A picture of the new foliage emerging in Spring

Brassaiopsis mitis grows into a small tree, generally under 20′ tall to 25′ in the wild, with the typical umbel structure of an Araila inflorescence, generally blooming in November-December in their home range.  The picture to the right shows its foliage emerging in Spring from its spiked stem.  Its leaves are palmate with 7-12 lobes cut deeply to 2/3 of the way to the center where the petiole attaches, the leaf growing to as much as 24″ diameter, each petiole reaching about 24″ in length as well…pretty impressive.

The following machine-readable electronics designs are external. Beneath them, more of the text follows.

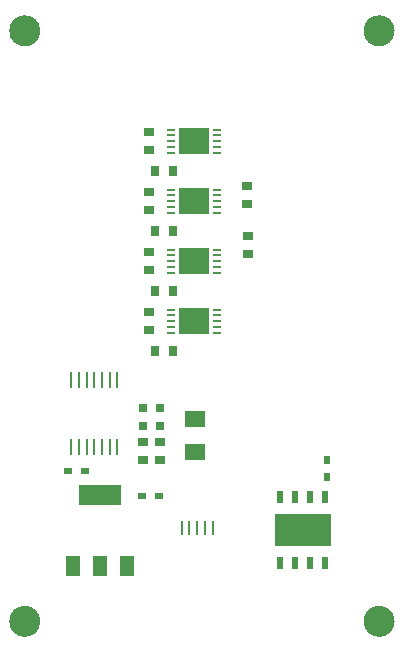
<source format=gtp>
G04 #@! TF.FileFunction,Paste,Top*
%FSLAX46Y46*%
G04 Gerber Fmt 4.6, Leading zero omitted, Abs format (unit mm)*
G04 Created by KiCad (PCBNEW 4.0.4-stable) date 11/10/16 15:29:45*
%MOMM*%
%LPD*%
G01*
G04 APERTURE LIST*
%ADD10C,0.100000*%
%ADD11C,0.010000*%
%ADD12R,0.860760X0.759160*%
%ADD13R,0.759160X0.860760*%
%ADD14R,0.279100X1.330660*%
%ADD15R,0.657560X0.657560*%
%ADD16R,0.690000X0.200000*%
%ADD17R,2.500000X2.200000*%
%ADD18R,1.663400X1.460200*%
%ADD19R,0.495000X1.130000*%
%ADD20R,4.750000X2.800000*%
%ADD21R,0.610000X0.660000*%
%ADD22R,0.260000X1.210000*%
%ADD23C,2.552000*%
%ADD24R,0.660000X0.610000*%
%ADD25R,1.160480X1.660860*%
%ADD26R,3.659840X1.660860*%
G04 APERTURE END LIST*
D10*
D11*
X131275000Y-90000000D02*
G75*
G03X131275000Y-90000000I-1275000J0D01*
G01*
X131275000Y-140000000D02*
G75*
G03X131275000Y-140000000I-1275000J0D01*
G01*
X161275000Y-140000000D02*
G75*
G03X161275000Y-140000000I-1275000J0D01*
G01*
X161275000Y-90000000D02*
G75*
G03X161275000Y-90000000I-1275000J0D01*
G01*
D12*
X148880000Y-108861840D03*
X148880000Y-107358160D03*
X140510000Y-100111840D03*
X140510000Y-98608160D03*
D13*
X142531840Y-101900000D03*
X141028160Y-101900000D03*
D12*
X140510000Y-105191840D03*
X140510000Y-103688160D03*
D13*
X142531840Y-106980000D03*
X141028160Y-106980000D03*
D12*
X140510000Y-110271840D03*
X140510000Y-108768160D03*
D13*
X142531840Y-112060000D03*
X141028160Y-112060000D03*
D12*
X140510000Y-115351840D03*
X140510000Y-113848160D03*
D13*
X142531840Y-117140000D03*
X141028160Y-117140000D03*
D14*
X135880000Y-119600920D03*
X135229760Y-119600920D03*
X134579520Y-119600920D03*
X133929280Y-119600920D03*
X133929280Y-125199080D03*
X137830720Y-119600920D03*
X137180480Y-119600920D03*
X136530240Y-119600920D03*
X134579520Y-125199080D03*
X135229760Y-125199080D03*
X135880000Y-125199080D03*
X136530240Y-125199080D03*
X137180480Y-125199080D03*
X137830720Y-125199080D03*
D15*
X141450000Y-121971400D03*
X141450000Y-123470000D03*
X140030000Y-121971400D03*
X140030000Y-123470000D03*
D16*
X142400000Y-103440000D03*
X142400000Y-103940000D03*
X142400000Y-104440000D03*
X142400000Y-104940000D03*
X142400000Y-105440000D03*
X146240000Y-103440000D03*
X146240000Y-103940000D03*
X146240000Y-104440000D03*
X146240000Y-104940000D03*
X146240000Y-105440000D03*
D17*
X144320000Y-104440000D03*
D16*
X142400000Y-108520000D03*
X142400000Y-109020000D03*
X142400000Y-109520000D03*
X142400000Y-110020000D03*
X142400000Y-110520000D03*
X146240000Y-108520000D03*
X146240000Y-109020000D03*
X146240000Y-109520000D03*
X146240000Y-110020000D03*
X146240000Y-110520000D03*
D17*
X144320000Y-109520000D03*
D16*
X142400000Y-113600000D03*
X142400000Y-114100000D03*
X142400000Y-114600000D03*
X142400000Y-115100000D03*
X142400000Y-115600000D03*
X146240000Y-113600000D03*
X146240000Y-114100000D03*
X146240000Y-114600000D03*
X146240000Y-115100000D03*
X146240000Y-115600000D03*
D17*
X144320000Y-114600000D03*
D18*
X144430000Y-125697000D03*
X144430000Y-122903000D03*
D19*
X151615000Y-135074000D03*
X152885000Y-135074000D03*
X154155000Y-135074000D03*
X155425000Y-135074000D03*
X155425000Y-129486000D03*
X154155000Y-129486000D03*
X152885000Y-129486000D03*
X151615000Y-129486000D03*
D20*
X153520000Y-132280000D03*
D21*
X155570000Y-127810000D03*
X155570000Y-126310000D03*
D22*
X143299100Y-132117460D03*
X143949100Y-132117460D03*
X144599100Y-132117460D03*
X145249100Y-132117460D03*
X145899100Y-132117460D03*
D16*
X142400000Y-98360000D03*
X142400000Y-98860000D03*
X142400000Y-99360000D03*
X142400000Y-99860000D03*
X142400000Y-100360000D03*
X146240000Y-98360000D03*
X146240000Y-98860000D03*
X146240000Y-99360000D03*
X146240000Y-99860000D03*
X146240000Y-100360000D03*
D17*
X144320000Y-99360000D03*
D23*
X130000000Y-90000000D03*
X130000000Y-140000000D03*
X160000000Y-140000000D03*
X160000000Y-90000000D03*
D24*
X135130000Y-127290000D03*
X133630000Y-127290000D03*
X141400000Y-129360000D03*
X139900000Y-129360000D03*
D12*
X141450000Y-126340000D03*
X141450000Y-124836320D03*
X140030000Y-126340000D03*
X140030000Y-124836320D03*
D25*
X134048760Y-135319740D03*
X136350000Y-135319740D03*
X138651240Y-135319740D03*
D26*
X136350000Y-129320260D03*
D12*
X148830000Y-104681840D03*
X148830000Y-103178160D03*
M02*

</source>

This Aralia grows in broad leafed forests in Bhutan, Sikkim, into India around Darjeeling and Nepal around the 5,000′-8,000′ elevation where they grow quickly in the steeply ascending valleys of the lower Himalayas.  Many smaller villages are located in and near this area which pose predictable threats to the native landscape from firewood gathering, grazing and tourism pressures.  The trees are often kept low so that their leaves can be cut and fed to livestock.  large areas are held in bio-reserves here, but there are many local political problems around gaining community support to protect them so pressure is increasing on these biomes and the many species resident in them.

It is difficult to find growing information on this plant in areas outside its natural range.  There does seem to be mention of it in some European gardening forums, but not in english.  Online forums indicate that there is a reluctance amongst gardeners there to plant this outside in their garden soil as people are worried about their plants survival.  However, there is at least one growing outside at the Karlostachys Jungle Garden, Route de Beaumont 76260 EU / Côte d’Albâtre. not far south of the English Channel on the border between Normandy and Picardy.  The garden covers 12 hectare and contains the largest collection of Bamboo in Europe in its collection of 5,000 taxa.  I found a map that applies the standard USDA growing zones to Europe, though it doesn’t refine it down to a and b levels for each zone, and of course it doesn’t recognize warmer and cooler micro-climates.  Having said this, this section of Normandy’s Alabaster Coast has a winter average minimum of 37ºF.  The Côte d’Albâtre would appear to have a climate very similar to Jimi’s in county Wicklow, USDA zone 9a.